LDS Church leaders reacted swiftly to California Northern District Court Judge Vaughn Walker’s ruling Wednesday overturning California’s Proposition 8. An official statement released Wednesday afternoon by the LDS Newsroom reads:
“The Church of Jesus Christ of Latter-day Saints regrets today’s decision. California voters have twice been given the opportunity to vote on the definition of marriage in their state and both times have determined that marriage should be recognized as only between a man and a woman. We agree. Marriage between a man and a woman is the bedrock of society.
“We recognize that this decision represents only the opening of a vigorous debate in the courts over the rights of the people to define and protect this most fundamental institution—marriage.
“There is no doubt that today’s ruling will add to the marriage debate in this country, and we urge people on all sides of this issue to act in a spirit of mutual respect and civility toward those with a different opinion.”
As we’ve reported here at RD, members of the Church of Jesus Christ of Latter-day Saints, responding to a letter from the Church’s First Presidency read over the pulpits during Sunday meeting in June 2008 and other organizing efforts headed by high-ranking and local Church leaders, contributed the majority of donations and volunteer hours to the 2008 Yes on 8 campaign.
Mormons supports of equal civil marriage rights are celebrating Walker’s ruling. Laura Compton of Mormons for Marriage writes:
“We’re so happy to see that Prop 8 has been formally identified as what we’ve considered it to be all along—an attempt to codify religious beliefs into law. Judge Walker’s decision addresses so many of the fearmongering, stereotype-enforcing arguments that polluted the marriage debates of 2008, and his findings of fact and conclusions of law set a reasonable, rational and logical foundation upon which we can begin a less rancorous discussion.
“Gender roles are changing and as a result, so are marriages, both religious and secular. And that is a good thing – nobody wants to return to a time when women gave up rights upon signing a marriage certificate or to a time when slaves were thought of as less than human. ‘Marriage [has been] transformed from a male-dominated institution into an institution recognizing men and women as equals,’ Walker wrote. Each time we’ve revised marriage-related laws, we’ve moved closer to the ideal of valuing each child of God equally, and that must be a good thing.
“Churches will continue to preach their beliefs and doctrines and their adherents will continue to practice and live their lives according to their religious beliefs, but now people who don’t adhere to those religious beliefs will still be able to come together, create committed, stable relationships, have responsibilities for caring for one another and their children and will be recognized by society as being both capable of and equal to the challenge of a life-long relationship. And many lives will be blessed by the ability to come together in love and respect.

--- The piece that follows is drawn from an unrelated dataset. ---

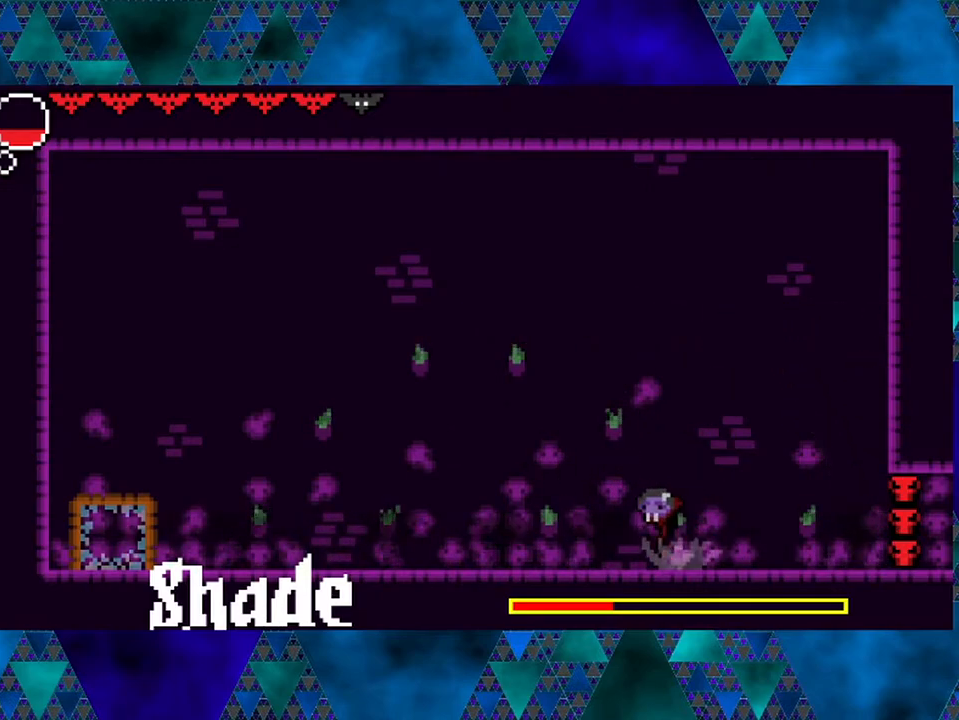
{"buttons": ["B", "R2", "DPAD_LEFT"], "left_stick": "center", "right_stick": "center", "events": [[350, "R2", "down"]]}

“As Judge Walker wrote, “fundamental rights may not be submitted to [a] vote; they depend on the outcome of no elections.” How absurd would it be to put to a vote the ability of people to peaceably assemble or to practice a religion?”
Compton spent Wednesday afternoon culling out from Walker’s ruling and publishing at the Mormons for Marriage website Findings of Fact that speak directly to some of the sentiments that animated Mormon Yes on 8 activism. Many conservative Mormons insist on viewing “same gender attraction” as a remediable condition rather than a feature of identity; Walker’s Findings of Fact 44 and 46 declare that the “weight of the evidence” shows that “sexual orientation is fundamental to a person’s identity.” The contention that children need heterosexual parents was a staple of Mormon Yes on 8 discourse; Walker’s Finding of Fact 70 holds that “the sexual orientation of an individual does not determine whether that individual can be a good parent” and that “research supporting this conclusion is accepted beyond serious debate in the field of developmental psychology.”
As both Church leaders and Mormon same-sex marriage supporters anticipate appeals to Walker’s ruling and call for continuing “civil” discussion of the subject, Walker’s ruling has set new baselines for civil discourse on the subject of same-sex marriage.
How will Mormons who gave copiously of their time and resources process this ruling? Will Mormon communities put behind us the half-truths and insinuations about same-sex-marriage as a threat to religious freedom and the welfare of children generated by paid Yes on 8 strategists, circulated anonymously through LDS Church channels and Mormon networks, and taken by many members as gospel truth?
As Laura Compton of Mormons for Marriage reminds us, as long as gay Mormons continue to commit suicide—as three did in Utah this month—there is tremendous need for dialogue, education, mutual respect and civility within the Church. If Judge Walker’s ruling manages to spur increased self-examination and dialogue within Mormon communities, it will be a blessing not only to LGBT communities but to non-LGBT Mormons as well.